In April, the task force issued an updated proposal reiterating the recommendation to start screening at 50.

Adopting a more conservative starting age brings the ACS "closer to the USPSTF guidelines," noted an editorial accompanying the ACS guidelines, published Tuesday in the Journal of the American Medical Association.

Christina Meehan, 34, a marketer from Ardmore, does not think such conservatism is prudent, based on her own unusual experience. Two years ago, she went to her doctor with breast swelling and redness. A mammogram and tests led to a diagnosis of inflammatory breast cancer, a rare, aggressive form.
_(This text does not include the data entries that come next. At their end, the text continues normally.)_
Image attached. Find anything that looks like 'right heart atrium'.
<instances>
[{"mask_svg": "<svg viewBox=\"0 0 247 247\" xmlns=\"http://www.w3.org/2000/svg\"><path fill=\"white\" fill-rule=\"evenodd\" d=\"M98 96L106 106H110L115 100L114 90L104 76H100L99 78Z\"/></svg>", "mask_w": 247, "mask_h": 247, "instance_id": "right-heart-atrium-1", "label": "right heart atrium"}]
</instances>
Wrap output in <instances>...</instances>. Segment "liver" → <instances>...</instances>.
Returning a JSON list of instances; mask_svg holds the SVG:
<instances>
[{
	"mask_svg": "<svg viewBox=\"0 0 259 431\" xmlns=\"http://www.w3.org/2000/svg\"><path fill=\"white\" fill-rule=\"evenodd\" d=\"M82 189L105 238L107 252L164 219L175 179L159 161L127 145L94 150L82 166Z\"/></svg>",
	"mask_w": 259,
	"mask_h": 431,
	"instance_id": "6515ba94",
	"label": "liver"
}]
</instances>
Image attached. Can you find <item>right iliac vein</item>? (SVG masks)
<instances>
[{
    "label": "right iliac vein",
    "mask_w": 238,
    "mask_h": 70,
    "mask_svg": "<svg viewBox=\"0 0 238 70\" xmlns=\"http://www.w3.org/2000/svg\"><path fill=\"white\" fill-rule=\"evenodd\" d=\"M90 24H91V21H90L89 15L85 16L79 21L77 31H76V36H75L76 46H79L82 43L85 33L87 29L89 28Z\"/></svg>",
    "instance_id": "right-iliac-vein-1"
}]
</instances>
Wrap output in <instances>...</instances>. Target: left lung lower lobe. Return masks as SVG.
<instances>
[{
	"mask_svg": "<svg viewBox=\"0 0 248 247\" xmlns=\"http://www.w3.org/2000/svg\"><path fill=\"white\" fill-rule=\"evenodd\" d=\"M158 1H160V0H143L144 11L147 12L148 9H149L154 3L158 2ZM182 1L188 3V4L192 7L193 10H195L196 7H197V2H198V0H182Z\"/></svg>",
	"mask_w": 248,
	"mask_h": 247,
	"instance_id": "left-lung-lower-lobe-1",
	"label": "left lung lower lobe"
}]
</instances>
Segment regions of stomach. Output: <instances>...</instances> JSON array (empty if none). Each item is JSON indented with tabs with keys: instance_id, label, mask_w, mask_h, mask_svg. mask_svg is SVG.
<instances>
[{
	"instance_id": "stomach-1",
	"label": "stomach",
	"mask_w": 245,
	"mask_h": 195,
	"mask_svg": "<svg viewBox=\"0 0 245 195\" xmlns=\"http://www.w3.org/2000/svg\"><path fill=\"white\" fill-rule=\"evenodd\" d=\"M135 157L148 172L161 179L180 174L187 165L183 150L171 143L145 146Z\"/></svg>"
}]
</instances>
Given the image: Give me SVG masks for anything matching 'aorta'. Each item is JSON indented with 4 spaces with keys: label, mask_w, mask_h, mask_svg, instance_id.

"A lot of people look to the ACS as the organization that sets the standards," Meehan said. "If a woman who is 35 or 40 is having an issue with her breast, but she thinks 'Oh, the ACS says don't start mammograms until 45,' it may deter her from getting it checked out."

The question of how beneficial mammography is to women in their forties - and whether that outweighs the risks of false alarms and overtreatment - has no simple answer.

Most analyses of clinical trials estimate mammography reduces the risk of dying of breast cancer by 15 percent for women in their forties, compared with 30 percent for women in their fifties. By reviewing more recent but less rigorous studies, the ACS guidelines committee estimated the "mortality benefit" for women in their forties could be as high as 40 percent.

"It should put to rest any question about whether mammography reduces mortality," said Wender, chief cancer control officer at ACS.

But the ACS committee - which conducted an exhaustive medical literature review and solicited critiques from breast cancer advocates and experts - also concluded that lumping together all women in their forties obscures important age-related differences in breast cancer benefits and harms. It advised screening starting at age 45 based on the finding that women in their late forties are more similar to women in their fifties than to those in their early forties.

In another departure from the past, the ACS advised clinicians to stop doing routine clinical breast exams - feeling the breast for abnormalities - because it hasn't been rigorously studied and seems to increase false alarms.

The ACS stance on clinical exams is even more negative than the USPSTF, which said there isn't enough data to advise for or against the practice.

"I'm a bit surprised" by the ACS's rejection of clinical exams, Bevers said. "They went from recommending it to the other extreme. There is no new data on which to base such a dramatic change."

The ACS guidance urges doctors to discuss the pros and cons of screening with women. It suggests that, given the time constraints of the typical visit to the doctor, the discussion should take the place of clinical breast exams.